You're very right that DIO doesn't work as well as Harvest algorithm. The reason is that DIO sometimes misclassifies voiced/unvoiced (V/UV) frames. In unvoiced frames, F0 is 0 and excitation signal is set to noise. Would you mind trying f0_method = 'swipe'? I realized Harvest is slow and Dio is not as good, so I support another algorithm called Swipe. Hopefully, it's helpful.

but I don't really know about acoustics and voice so if you have ideas about how to improve that would be great. my guess is running the algorithm on 2048 long chunks and then piecing them together doesn't work very well probably because on the boundary of each chunk there are residuals that don't match up nicely with the succeeding chunks.

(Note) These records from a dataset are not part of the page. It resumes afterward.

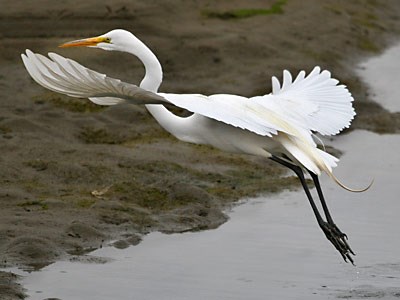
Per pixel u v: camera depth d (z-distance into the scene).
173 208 13.77
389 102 19.81
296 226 13.54
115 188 14.07
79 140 16.08
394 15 27.41
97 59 19.53
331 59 21.77
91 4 21.89
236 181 15.07
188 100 9.32
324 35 23.20
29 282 11.15
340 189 15.23
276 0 24.66
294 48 21.81
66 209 13.20
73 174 14.45
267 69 20.23
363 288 11.52
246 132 10.15
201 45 20.73
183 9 22.59
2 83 18.02
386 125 18.47
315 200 14.66
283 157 10.57
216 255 12.34
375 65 22.41
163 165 15.13
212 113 9.20
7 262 11.57
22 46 19.77
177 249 12.47
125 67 19.44
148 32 21.12
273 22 23.09
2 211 12.91
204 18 22.42
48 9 21.41
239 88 19.17
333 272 12.01
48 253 11.88
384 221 13.91
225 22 22.48
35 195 13.64
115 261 11.95
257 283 11.55
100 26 21.03
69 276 11.39
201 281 11.52
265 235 13.14
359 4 26.81
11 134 15.77
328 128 9.94
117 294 11.00
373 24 25.56
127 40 10.70
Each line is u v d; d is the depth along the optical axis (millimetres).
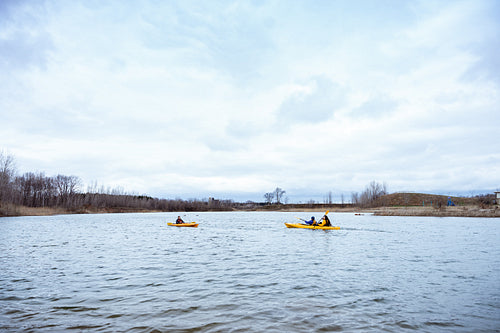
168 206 132250
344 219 53500
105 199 113938
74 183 105938
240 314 7648
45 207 90375
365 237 24844
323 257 15734
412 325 7004
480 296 9133
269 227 37781
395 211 69438
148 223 46656
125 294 9289
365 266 13453
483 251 17484
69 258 15445
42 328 6793
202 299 8828
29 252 17422
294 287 10070
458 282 10703
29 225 39844
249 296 9102
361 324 7043
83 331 6641
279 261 14672
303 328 6809
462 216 54438
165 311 7859
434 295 9211
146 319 7324
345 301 8648
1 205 68125
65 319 7320
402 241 22125
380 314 7672
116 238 24984
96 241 22859
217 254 16797
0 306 8203
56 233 29156
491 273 12062
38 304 8375
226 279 11133
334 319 7336
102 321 7203
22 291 9562
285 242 22031
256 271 12461
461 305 8344
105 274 11906
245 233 29297
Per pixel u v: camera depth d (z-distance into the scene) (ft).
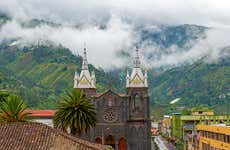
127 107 474.90
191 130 568.41
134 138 472.44
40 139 145.69
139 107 478.18
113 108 474.08
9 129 152.15
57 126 312.09
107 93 475.31
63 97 309.83
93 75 494.59
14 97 267.59
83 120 303.48
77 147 138.10
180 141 638.12
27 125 154.81
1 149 141.28
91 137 462.60
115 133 471.21
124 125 473.26
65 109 304.71
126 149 472.85
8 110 257.55
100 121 471.21
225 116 583.17
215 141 363.76
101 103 473.67
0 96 309.01
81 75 490.49
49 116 452.35
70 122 301.43
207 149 400.06
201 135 433.89
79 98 308.19
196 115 643.86
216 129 357.00
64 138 145.18
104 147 163.53
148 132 477.36
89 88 484.74
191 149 512.22
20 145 142.92
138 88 479.82
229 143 313.53
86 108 306.96
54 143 143.64
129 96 478.59
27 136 147.74
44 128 151.64
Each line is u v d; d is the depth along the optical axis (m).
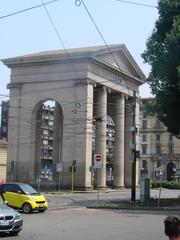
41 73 67.06
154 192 60.62
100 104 67.75
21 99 68.50
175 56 33.09
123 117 73.12
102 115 67.81
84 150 62.94
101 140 67.44
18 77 68.94
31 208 26.94
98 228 18.47
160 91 35.22
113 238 15.36
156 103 35.47
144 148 130.12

Mmm, I will take a look at the program and come back soon.

[alirezag]

Thanks @tuanad121 . This is the error I get when I switch to swipe:

  File "c:\github-temmp\Python-WORLD\world\cheaptrick.py", line 88, in calculate_windowed_waveform
    half_window_length = int(1.5 * fs / f0 + 0.5)
ValueError: cannot convert float NaN to integer

I looked into it f0 is coming up NaN. The function swip() returns an array of NaN for f0 attribute of its return type. The input file is the test-mwm.zip that I included above.

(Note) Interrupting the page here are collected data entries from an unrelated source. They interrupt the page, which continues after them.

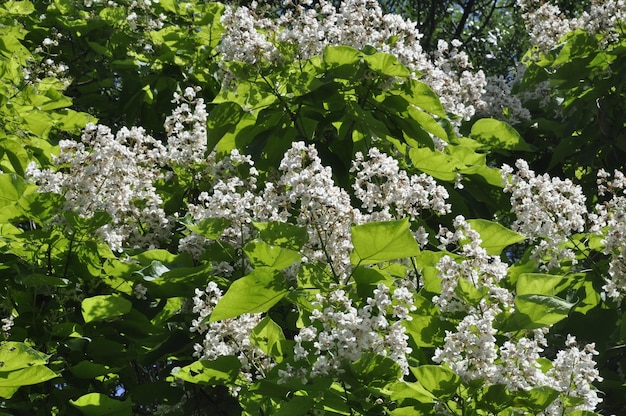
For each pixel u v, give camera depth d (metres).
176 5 8.10
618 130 6.91
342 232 3.85
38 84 6.80
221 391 5.07
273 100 5.47
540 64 7.33
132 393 4.98
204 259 4.95
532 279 3.77
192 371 3.91
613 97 6.87
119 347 4.89
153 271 4.86
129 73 7.98
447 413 3.47
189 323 5.00
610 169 6.98
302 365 3.48
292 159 3.84
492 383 3.36
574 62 6.89
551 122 7.65
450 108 6.30
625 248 4.69
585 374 3.50
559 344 5.58
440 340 3.87
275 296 3.69
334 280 3.79
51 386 4.79
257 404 3.79
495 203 6.05
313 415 3.64
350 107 5.39
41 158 6.51
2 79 6.68
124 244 5.35
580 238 5.39
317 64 5.45
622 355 6.02
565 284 5.47
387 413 3.54
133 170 4.91
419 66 5.52
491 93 7.89
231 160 5.37
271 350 3.82
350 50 5.18
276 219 3.96
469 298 3.61
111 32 8.19
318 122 5.44
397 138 5.58
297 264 3.96
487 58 12.43
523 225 4.93
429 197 5.18
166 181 5.88
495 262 3.73
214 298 4.09
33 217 4.66
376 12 5.52
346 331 3.37
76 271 4.92
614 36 6.69
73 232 4.67
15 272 4.97
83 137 4.75
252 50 5.20
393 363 3.37
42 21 8.46
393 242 3.58
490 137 6.80
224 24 5.32
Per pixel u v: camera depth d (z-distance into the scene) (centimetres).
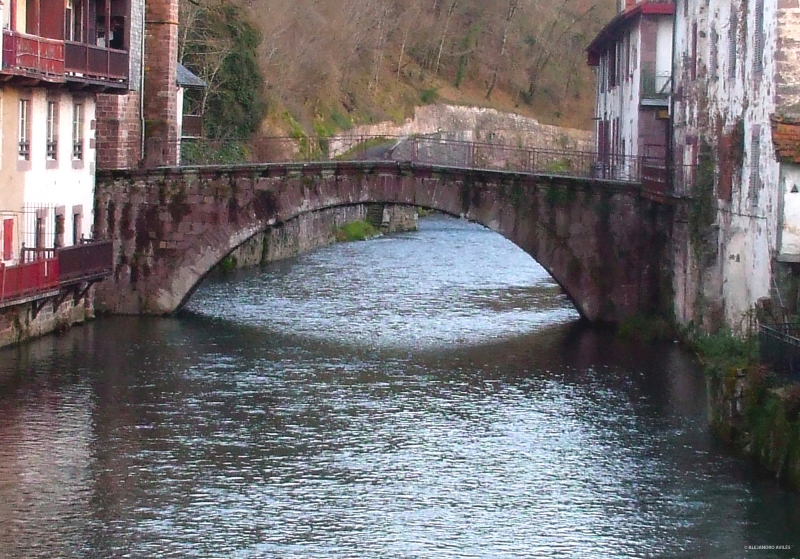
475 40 16500
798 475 3519
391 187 6325
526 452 4000
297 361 5381
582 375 5138
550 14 17325
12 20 5194
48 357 5234
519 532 3297
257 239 8906
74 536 3222
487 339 6000
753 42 4784
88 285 5888
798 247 4419
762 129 4634
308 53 12031
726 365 4172
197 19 9488
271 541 3209
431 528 3319
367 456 3950
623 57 7956
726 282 5188
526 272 8869
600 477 3731
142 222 6334
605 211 6200
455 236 11762
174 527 3297
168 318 6362
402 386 4928
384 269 8888
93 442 4019
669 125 6291
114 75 5828
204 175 6294
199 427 4241
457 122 14988
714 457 3912
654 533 3288
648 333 5938
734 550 3181
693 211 5484
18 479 3644
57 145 5681
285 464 3847
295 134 10850
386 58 14875
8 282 4838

Here is how I'm calling vocoder:

wav_path = Path('get-samples/test-mwm.wav')
fs, x_int16 = wavread(wav_path)
x = x_int16 / (2 ** 15 - 1)

vocoder = main.World()

# analysis
dat = vocoder.encode(fs, x, f0_method='swipe', is_requiem=False) # use requiem analysis and synthesis

[tuanad121]

I looked into it f0 is coming up NaN. The function swip() returns an array of NaN for f0 attribute of its return type. The input file is the test-mwm.zip that I included above.

Thanks @alirezag for pointing it out. I have fixed the problem in Swipe. Basically, the Swipe uses NaN to identify unvoiced frames, while WORLD uses zeros to identify the frames. I failed to set the NaN to zero for the output of Swipe.